* Task goal *
Copy out the entire listing below exactly, but without its pictures.

* Source data *
+++
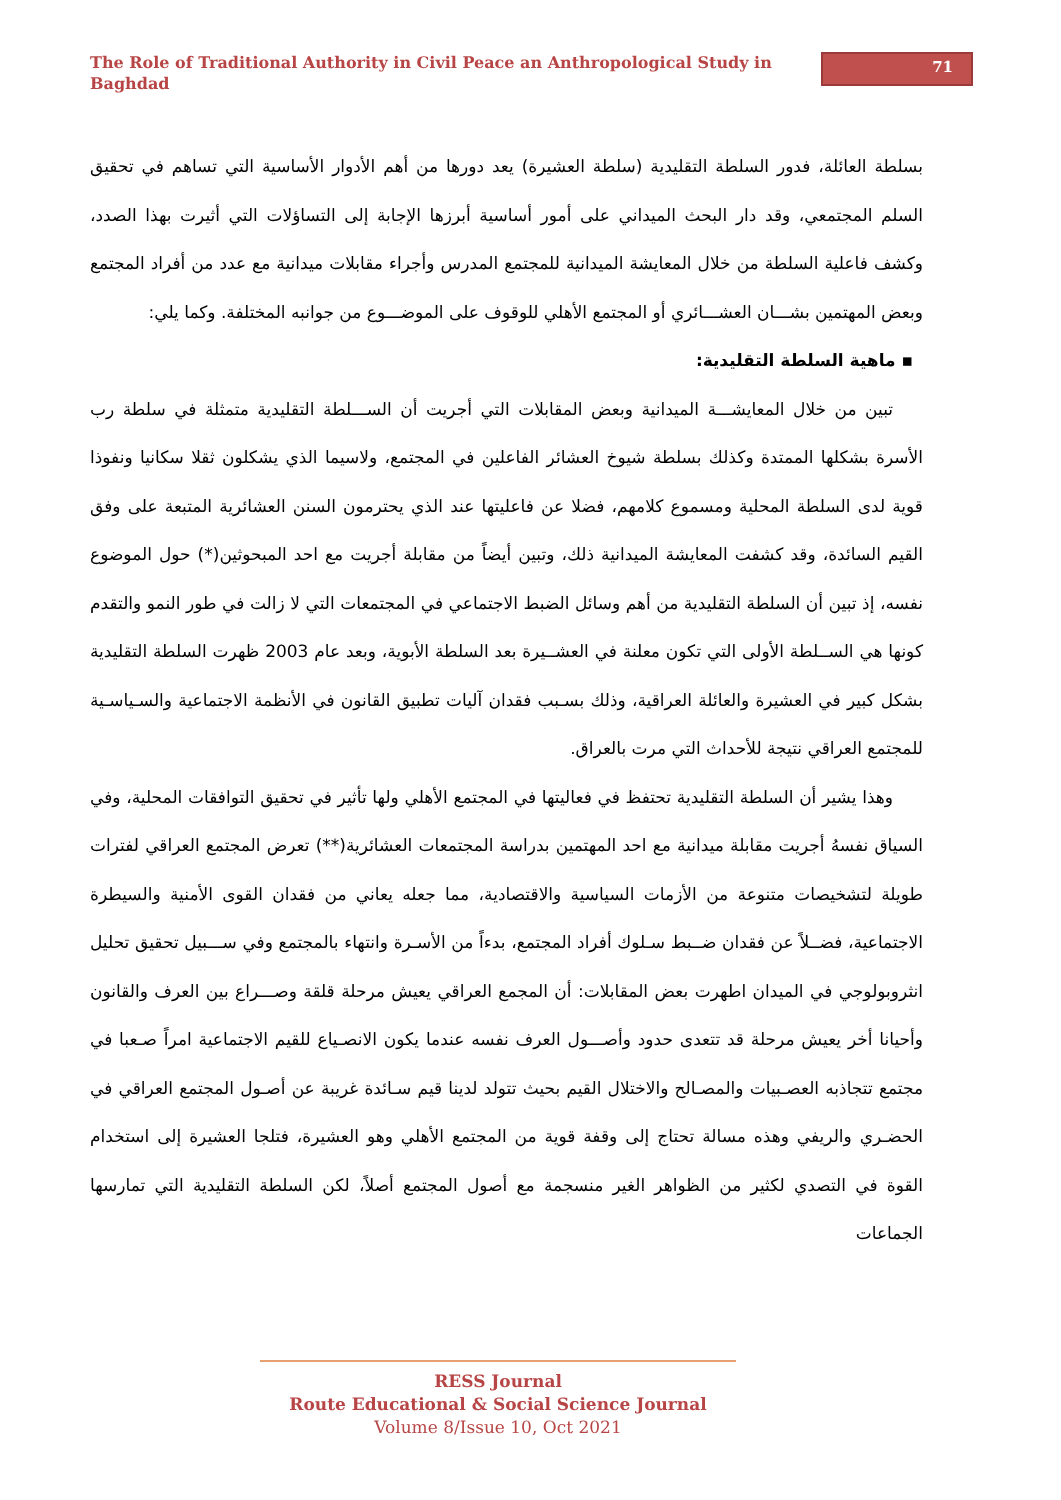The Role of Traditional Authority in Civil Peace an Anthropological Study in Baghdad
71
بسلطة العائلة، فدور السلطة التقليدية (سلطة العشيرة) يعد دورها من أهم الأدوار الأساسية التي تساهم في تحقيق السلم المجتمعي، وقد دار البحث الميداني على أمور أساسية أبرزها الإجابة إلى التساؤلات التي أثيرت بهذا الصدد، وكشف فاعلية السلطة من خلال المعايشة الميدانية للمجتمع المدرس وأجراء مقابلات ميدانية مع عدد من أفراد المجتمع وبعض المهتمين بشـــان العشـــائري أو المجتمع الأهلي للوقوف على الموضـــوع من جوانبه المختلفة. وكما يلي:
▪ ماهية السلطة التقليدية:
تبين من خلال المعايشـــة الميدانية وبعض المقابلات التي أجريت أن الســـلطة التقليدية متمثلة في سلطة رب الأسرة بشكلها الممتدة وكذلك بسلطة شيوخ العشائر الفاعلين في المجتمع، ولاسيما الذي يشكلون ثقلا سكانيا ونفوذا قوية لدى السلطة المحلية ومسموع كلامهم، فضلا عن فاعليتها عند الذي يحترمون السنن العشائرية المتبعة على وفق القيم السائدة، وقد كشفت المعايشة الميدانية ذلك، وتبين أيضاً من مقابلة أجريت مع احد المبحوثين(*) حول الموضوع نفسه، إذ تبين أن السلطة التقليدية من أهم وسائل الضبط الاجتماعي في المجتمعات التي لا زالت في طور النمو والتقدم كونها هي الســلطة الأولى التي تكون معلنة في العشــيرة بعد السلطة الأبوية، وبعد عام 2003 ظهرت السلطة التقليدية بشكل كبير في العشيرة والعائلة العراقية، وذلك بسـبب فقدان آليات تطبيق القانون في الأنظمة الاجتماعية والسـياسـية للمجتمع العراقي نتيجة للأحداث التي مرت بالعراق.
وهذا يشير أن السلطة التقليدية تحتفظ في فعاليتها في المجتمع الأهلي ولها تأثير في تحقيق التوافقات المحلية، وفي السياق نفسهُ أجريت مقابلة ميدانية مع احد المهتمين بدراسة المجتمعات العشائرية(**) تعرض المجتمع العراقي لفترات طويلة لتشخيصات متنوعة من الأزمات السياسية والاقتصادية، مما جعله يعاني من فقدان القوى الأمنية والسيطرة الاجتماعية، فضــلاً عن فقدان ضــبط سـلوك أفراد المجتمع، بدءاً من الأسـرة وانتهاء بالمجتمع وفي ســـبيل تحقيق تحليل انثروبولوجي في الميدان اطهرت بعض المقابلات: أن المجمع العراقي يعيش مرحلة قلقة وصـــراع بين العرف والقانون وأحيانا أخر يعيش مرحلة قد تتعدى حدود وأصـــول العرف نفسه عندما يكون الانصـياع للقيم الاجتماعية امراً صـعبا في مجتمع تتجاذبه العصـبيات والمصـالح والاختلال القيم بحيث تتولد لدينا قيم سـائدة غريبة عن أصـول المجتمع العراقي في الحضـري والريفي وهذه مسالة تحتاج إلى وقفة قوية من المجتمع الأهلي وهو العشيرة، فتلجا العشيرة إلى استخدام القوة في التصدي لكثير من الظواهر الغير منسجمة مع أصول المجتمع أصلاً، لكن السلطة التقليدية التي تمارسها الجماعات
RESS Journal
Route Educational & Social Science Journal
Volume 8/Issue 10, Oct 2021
+++
* Task result *
The Role of Traditional Authority in Civil Peace an Anthropological Study in Baghdad
71
بسلطة العائلة، فدور السلطة التقليدية (سلطة العشيرة) يعد دورها من أهم الأدوار الأساسية التي تساهم في تحقيق السلم المجتمعي، وقد دار البحث الميداني على أمور أساسية أبرزها الإجابة إلى التساؤلات التي أثيرت بهذا الصدد، وكشف فاعلية السلطة من خلال المعايشة الميدانية للمجتمع المدرس وأجراء مقابلات ميدانية مع عدد من أفراد المجتمع وبعض المهتمين بشـــان العشـــائري أو المجتمع الأهلي للوقوف على الموضـــوع من جوانبه المختلفة. وكما يلي:
▪ ماهية السلطة التقليدية:
تبين من خلال المعايشـــة الميدانية وبعض المقابلات التي أجريت أن الســـلطة التقليدية متمثلة في سلطة رب الأسرة بشكلها الممتدة وكذلك بسلطة شيوخ العشائر الفاعلين في المجتمع، ولاسيما الذي يشكلون ثقلا سكانيا ونفوذا قوية لدى السلطة المحلية ومسموع كلامهم، فضلا عن فاعليتها عند الذي يحترمون السنن العشائرية المتبعة على وفق القيم السائدة، وقد كشفت المعايشة الميدانية ذلك، وتبين أيضاً من مقابلة أجريت مع احد المبحوثين(*) حول الموضوع نفسه، إذ تبين أن السلطة التقليدية من أهم وسائل الضبط الاجتماعي في المجتمعات التي لا زالت في طور النمو والتقدم كونها هي الســلطة الأولى التي تكون معلنة في العشــيرة بعد السلطة الأبوية، وبعد عام 2003 ظهرت السلطة التقليدية بشكل كبير في العشيرة والعائلة العراقية، وذلك بسـبب فقدان آليات تطبيق القانون في الأنظمة الاجتماعية والسـياسـية للمجتمع العراقي نتيجة للأحداث التي مرت بالعراق.
وهذا يشير أن السلطة التقليدية تحتفظ في فعاليتها في المجتمع الأهلي ولها تأثير في تحقيق التوافقات المحلية، وفي السياق نفسهُ أجريت مقابلة ميدانية مع احد المهتمين بدراسة المجتمعات العشائرية(**) تعرض المجتمع العراقي لفترات طويلة لتشخيصات متنوعة من الأزمات السياسية والاقتصادية، مما جعله يعاني من فقدان القوى الأمنية والسيطرة الاجتماعية، فضــلاً عن فقدان ضــبط سـلوك أفراد المجتمع، بدءاً من الأسـرة وانتهاء بالمجتمع وفي ســـبيل تحقيق تحليل انثروبولوجي في الميدان اطهرت بعض المقابلات: أن المجمع العراقي يعيش مرحلة قلقة وصـــراع بين العرف والقانون وأحيانا أخر يعيش مرحلة قد تتعدى حدود وأصـــول العرف نفسه عندما يكون الانصـياع للقيم الاجتماعية امراً صـعبا في مجتمع تتجاذبه العصـبيات والمصـالح والاختلال القيم بحيث تتولد لدينا قيم سـائدة غريبة عن أصـول المجتمع العراقي في الحضـري والريفي وهذه مسالة تحتاج إلى وقفة قوية من المجتمع الأهلي وهو العشيرة، فتلجا العشيرة إلى استخدام القوة في التصدي لكثير من الظواهر الغير منسجمة مع أصول المجتمع أصلاً، لكن السلطة التقليدية التي تمارسها الجماعات
RESS Journal
Route Educational & Social Science Journal
Volume 8/Issue 10, Oct 2021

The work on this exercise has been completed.